Asosiasi Garment dan Tekstil Indonesia (AGTI) menepis isu mengenai gelombang pemutusan hubungan kerja (PHK) di sektor tekstil dan garmen. Ketua Umum AGTI, Anne Patricia Sutanto, menegaskan bahwa industri tekstil nasional masih berada dalam kondisi stabil bahkan menunjukkan tren pertumbuhan positif. Hal ini disampaikan Anne usai melakukan audiensi dengan Menteri Ketenagakerjaan (Menaker) Yassierli di Kantor Kemenaker, Jakarta, pada Kamis, 6 November 2025.

“Tidak ada pemutusan hubungan kerja. Justru banyak perusahaan yang menambah kapasitas produksi, merekrut tenaga kerja baru, bahkan membuka pabrik baru,” ujar Anne dalam keterangan tertulisnya, Jumat (7/11/2025). Menurutnya, fakta tersebut membuktikan bahwa industri tekstil dan garmen Indonesia tetap bergerak maju di tengah berbagai tekanan global.

Dalam pertemuan tersebut, AGTI dan Kemenaker membahas sejumlah langkah strategis untuk memperkuat daya saing industri, salah satunya melalui peningkatan kompetensi tenaga kerja. Anne menilai, program magang industri dari Kemenaker merupakan peluang besar bagi perusahaan untuk mencetak tenaga kerja siap pakai. “Kuotanya mencapai 15 persen dari total karyawan di setiap perusahaan. Ini kesempatan besar untuk membangun sumber daya manusia yang kompeten,” ungkapnya.

AGTI juga berkomitmen mendukung penyusunan kurikulum berbasis kompetensi yang disusun secara kolaboratif antara industri, akademisi, dan pemerintah. Kurikulum tersebut diharapkan mampu melahirkan tenaga kerja yang adaptif terhadap perkembangan teknologi serta memiliki daya saing tinggi di pasar global.

Selain penguatan SDM, AGTI mengusulkan pembentukan Productivity Center di sejumlah Balai Latihan Kerja (BLK) seperti di Serang, Bekasi, Solo, Bandung, dan Semarang.
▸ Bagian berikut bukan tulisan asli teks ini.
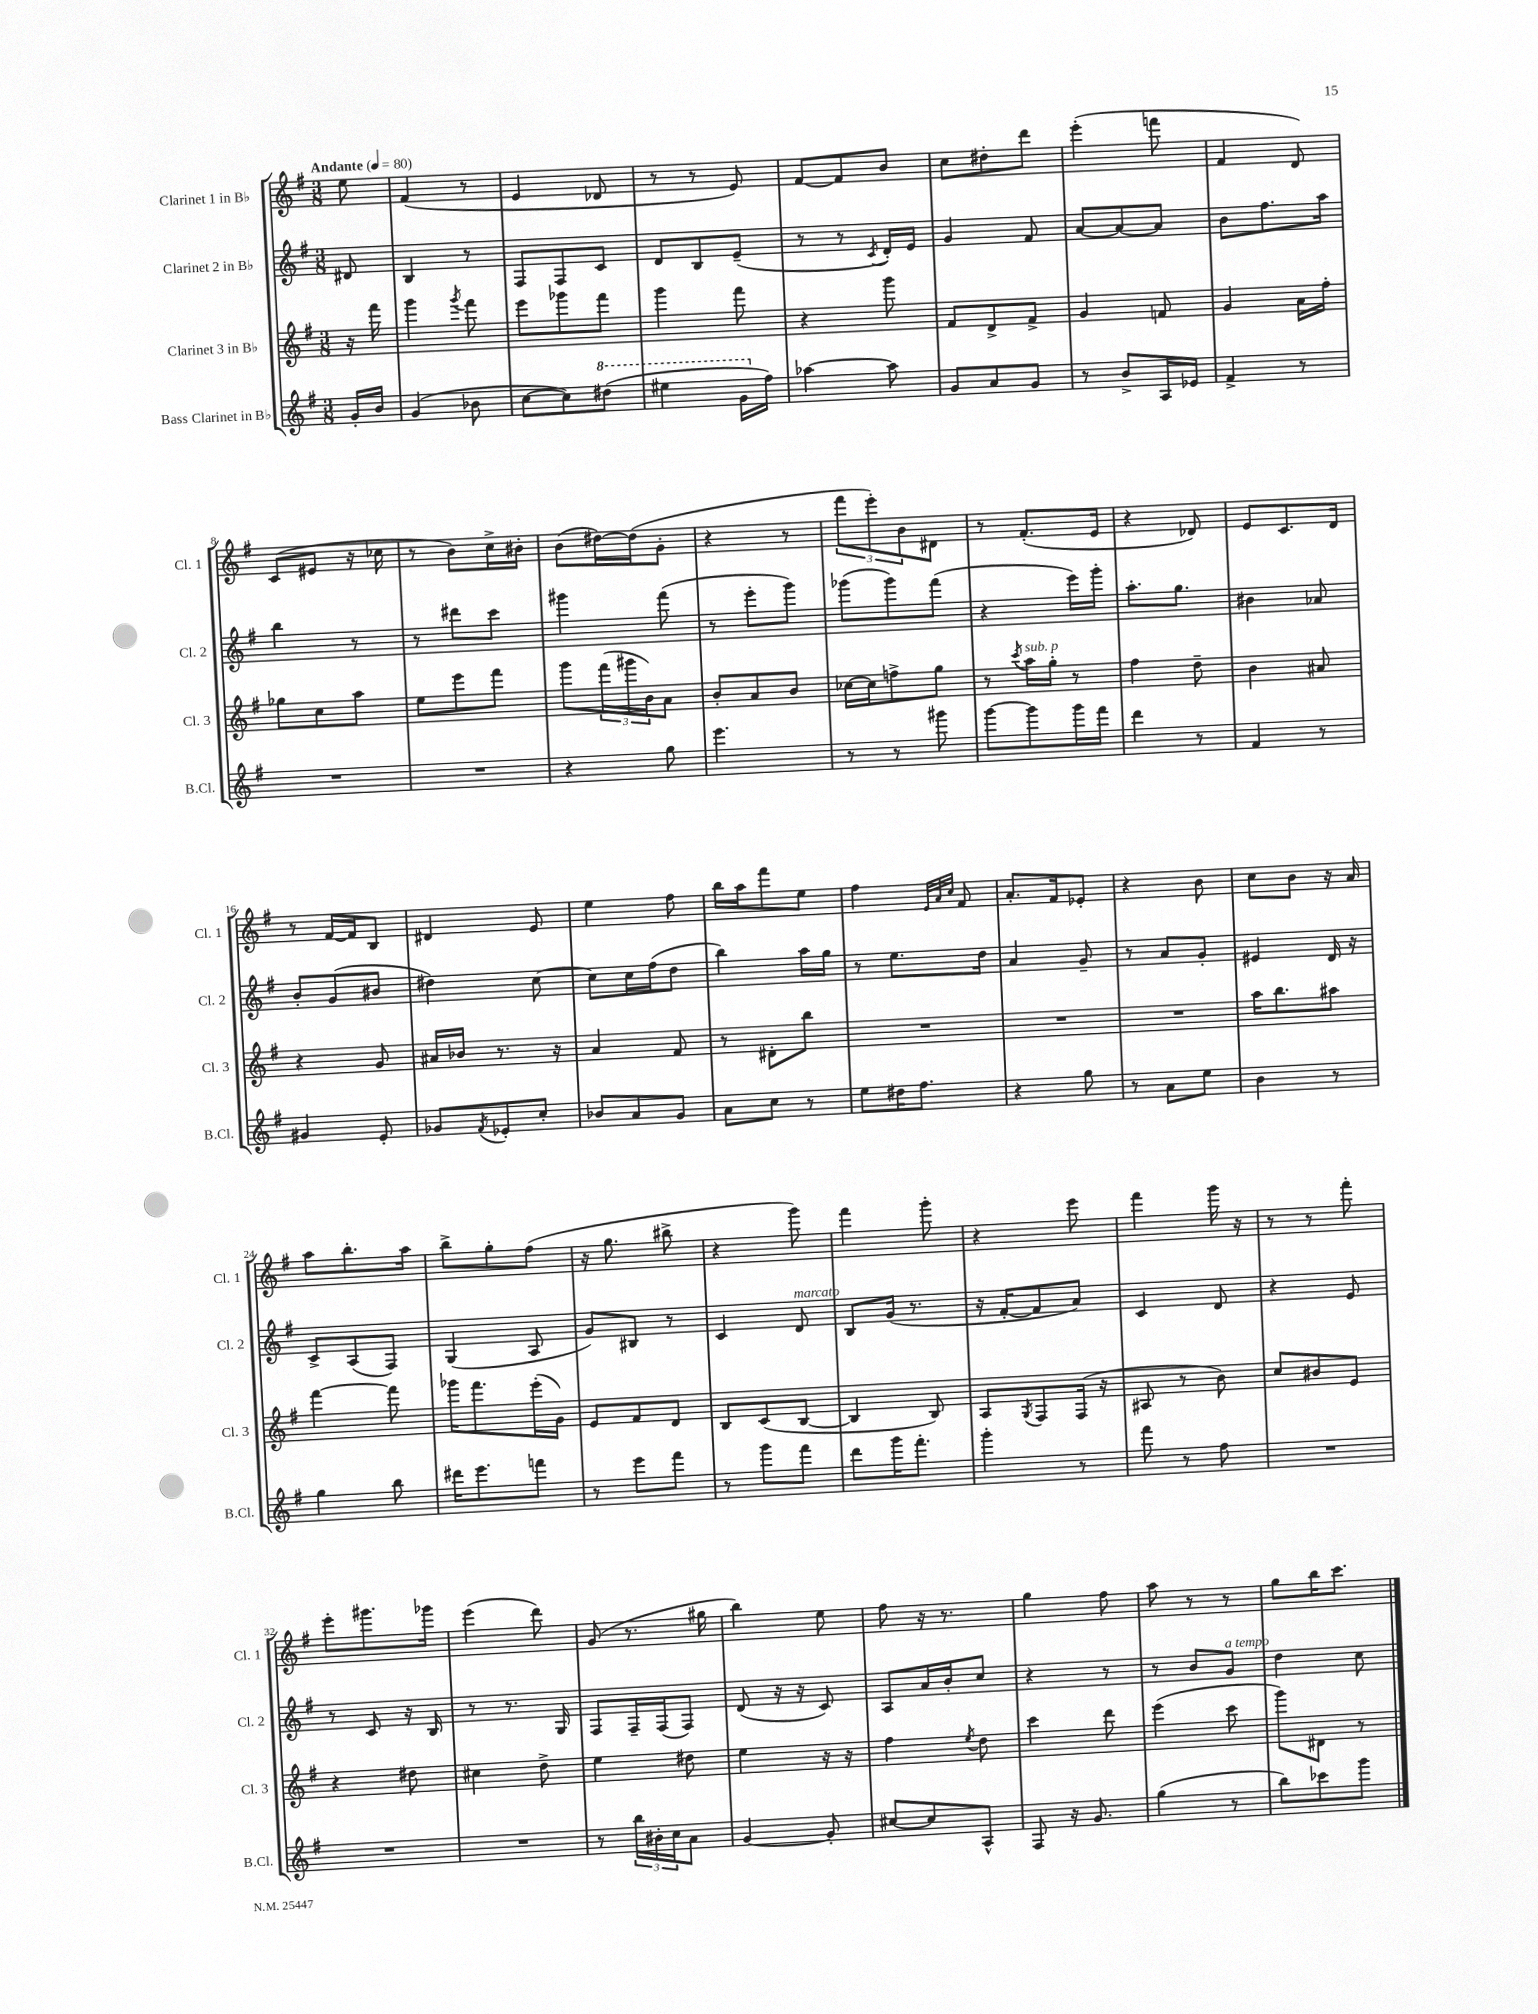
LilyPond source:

<<
\new StaffGroup <<
\new Staff = "s0" \with { instrumentName = "Clarinet 1 in Bb" shortInstrumentName = "Cl. 1" } {
    \clef treble \key g \major \numericTimeSignature \time 3/8 \partial 8 \tempo "Andante" 4 = 80
    e''8 |
    fis'4( r8 |
    e'4 des'8 |
    r8 r8 e'8) |
    fis'8~ fis'8 b'8 |
    c''8 dis''8-. d'''8 |
    e'''4-.( f'''8 |
    fis'4 d'8) |
    c'8( eis'8 r16 ces''16 |
    r8 b'8) c''16-> bis'16-. |
    b'8( dis''16~) dis''16( g'8-. |
    r4 r8 |
    \tuplet 3/2 { fis'''8 e'''8-.) b'8 } dis'8 |
    r8 fis'8.-.( e'16 |
    r4 des'8) |
    e'8 c'8. d'16 |
    r8 fis'16~ fis'16 b8 |
    dis'4 e'8 |
    e''4 fis''8 |
    b''16 a''16 fis'''8 e''8 |
    fis''4 \grace { e'32 a'32 c''32 } fis'8 |
    a'8.-. fis'16 ees'8-. |
    r4 b'8 |
    c''8 b'8 r16 a'16 |
    a''8 b''8.-. a''16 |
    b''8-> g''8-. fis''8( |
    r16 g''8. bis''8-> |
    r4 g'''8) |
    fis'''4 g'''8-. |
    r4 e'''8 |
    fis'''4 g'''16 r16 |
    r8 r8 fis'''8-. |
    e'''8-. gis'''8. ges'''16 |
    e'''4( d'''8) |
    g'8( r8. gis''16 |
    b''4) e''8 |
    fis''8 r16 r8. |
    g''4 fis''8 |
    a''8 r8 r8 |
    g''8 b''16 c'''8. \bar "|." |
}
\new Staff = "s1" \with { instrumentName = "Clarinet 2 in Bb" shortInstrumentName = "Cl. 2" } {
    \clef treble \key g \major \numericTimeSignature \time 3/8 \partial 8
    dis'8 |
    b4 r8 |
    fis8 fis8 c'8 |
    d'8 b8 e'8--( |
    r8 r8 \acciaccatura { c'8 } d'16-.) e'16 |
    g'4 fis'8 |
    a'8~ a'8~ a'8 |
    b'8 fis''8. a''16 |
    b''4 r8 |
    r8 dis'''8 c'''8 |
    gis'''4 fis'''8( |
    r8 e'''8-. g'''8) |
    ges'''8( ges'''8) fis'''8( |
    r4 e'''16) g'''16-. |
    a''8.-. g''8. |
    bis'4 aes'8 |
    b'8-. g'8( bis'8 |
    dis''4) c''8~ |
    c''8 c''16 fis''16( d''8 |
    b''4) a''16 g''16 |
    r8 e''8. d''16 |
    a'4 g'8-- |
    r8 a'8 g'8-. |
    eis'4 d'16 r16 |
    c'8-> a8( fis8) |
    g4( a8 |
    g'8) bis8 r8 |
    c'4 d'8^\markup { \italic "marcato" } |
    b8 g'16( r8. |
    r16 fis'16~-. fis'8 a'8) |
    c'4 d'8 |
    r4 e'8 |
    r8 c'8 r16 b16 |
    r8 r8. g16 |
    fis8 fis16-- fis16( fis8) |
    d'8( r16 r16 c'8) |
    a8 a'16 b'16-. c''8 |
    r4 r8 |
    r8 b'8 g'8^\markup { \italic "a tempo" } |
    d''4 c''8 \bar "|." |
}
\new Staff = "s2" \with { instrumentName = "Clarinet 3 in Bb" shortInstrumentName = "Cl. 3" } {
    \clef treble \key g \major \numericTimeSignature \time 3/8 \partial 8
    r16 fis'''16 |
    g'''4 \acciaccatura { g'''8 } fis'''8 |
    e'''8 ges'''8 fis'''8 |
    g'''4 fis'''8 |
    r4 g'''8 |
    fis'8 d'8-> fis'8-> |
    g'4 f'8 |
    g'4 a'16 fis''16-. |
    ges''8 c''8 a''8 |
    e''8 e'''8 fis'''8 |
    g'''8 \tuplet 3/2 { fis'''16( gis'''16 b'16) } a'8 |
    b'8-. a'8 b'8 |
    ces''16~ ces''16 f''8-> g''8 |
    r8 \acciaccatura { c'''8 } a''16^\markup { \italic "sub. p" } g''16-. r8 |
    fis''4 d''8-- |
    b'4 ais'8 |
    r4 g'8 |
    ais'16 bes'16 r8. r16 |
    a'4 fis'8 |
    r8 dis'8-. b''8 |
    R4. |
    R4. |
    R4. |
    a''16 b''8. ais''8 |
    fis'''4~ fis'''8 |
    ges'''16 fis'''8. e'''16-.( g'16) |
    e'8 fis'8 d'8 |
    b8 c'8( b8~ |
    b4 b8) |
    a8 \acciaccatura { g8 } fis8 fis16( r16 |
    ais8 r8 b'8) |
    c''8 bis'8 e'8 |
    r4 dis''8 |
    cis''4 d''8-> |
    e''4 dis''8 |
    e''4 r16 r16 |
    fis''4 \acciaccatura { e''8 } d''8 |
    c'''4 d'''8 |
    e'''4( c'''8 |
    g'''8) dis'8 r8 \bar "|." |
}
\new Staff = "s3" \with { instrumentName = "Bass Clarinet in Bb" shortInstrumentName = "B.Cl." } {
    \clef treble \key g \major \numericTimeSignature \time 3/8 \partial 8
    g'16-. b'16 |
    g'4( bes'8 |
    c''8~ c''8) \ottava #1 dis'''8( |
    eis'''4 g''16 \ottava #0 fis''16) |
    aes''4~ aes''8 |
    g'8 a'8 g'8 |
    r8 b'8-> a16 ees'16 |
    fis'4-> r8 |
    R4. |
    R4. |
    r4 g''8 |
    e'''4. |
    r8 r8 gis'''8 |
    g'''8~ g'''8 g'''16 fis'''16 |
    d'''4 r8 |
    fis'4 r8 |
    gis'4 e'8-. |
    ges'8 \acciaccatura { fis'8 } ees'8-. c''8-. |
    bes'8 a'8 g'8 |
    a'8 c''8 r8 |
    e''8 dis''16 fis''8. |
    r4 g''8 |
    r8 a'8 e''8 |
    b'4 r8 |
    g''4 b''8 |
    dis'''16 e'''8. f'''8 |
    r8 e'''8 fis'''8 |
    r8 g'''8 fis'''8 |
    d'''8 g'''16 fis'''8.-. |
    g'''4-. r8 |
    fis'''8 r8 fis''8 |
    R4. |
    R4. |
    R4. |
    r8 \tuplet 3/2 { b''16 bis'16-. c''16 } a'8 |
    g'4~ g'8-. |
    cis''8~ cis''8 a8-^ |
    fis8 r16 g'8. |
    g''4( r8 |
    b''8) ces'''8 g'''8 \bar "|." |
}
>>
>>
Fasilitas ini akan difokuskan pada peningkatan keterampilan serta efisiensi tenaga kerja di sektor tekstil dan garmen.

Anne juga menekankan pentingnya penyederhanaan proses perizinan dan pemangkasan biaya regulasi lintas kementerian, termasuk di Kemenaker, Kementerian Perdagangan (Kemendag), Kementerian Perindustrian (Kemenperin), dan Kementerian Lingkungan Hidup. Langkah-langkah tersebut diyakini dapat memperkuat ekosistem industri tekstil dan produk tekstil (TPT) agar lebih efisien dan kompetitif, terutama dalam menghadapi tantangan perdagangan global.

Dengan berbagai strategi itu, AGTI optimistis industri tekstil Indonesia akan terus tumbuh, terlebih di tengah implementasi berbagai perjanjian perdagangan internasional seperti EU–Indonesia Free Trade Agreement (FTA) dan Indonesia–Canada Comprehensive Economic Partnership Agreement (CEPA). “Kami sangat yakin masa depan industri tekstil Indonesia akan semakin cerah dan kompetitif di pasar dunia,” tutup Anne.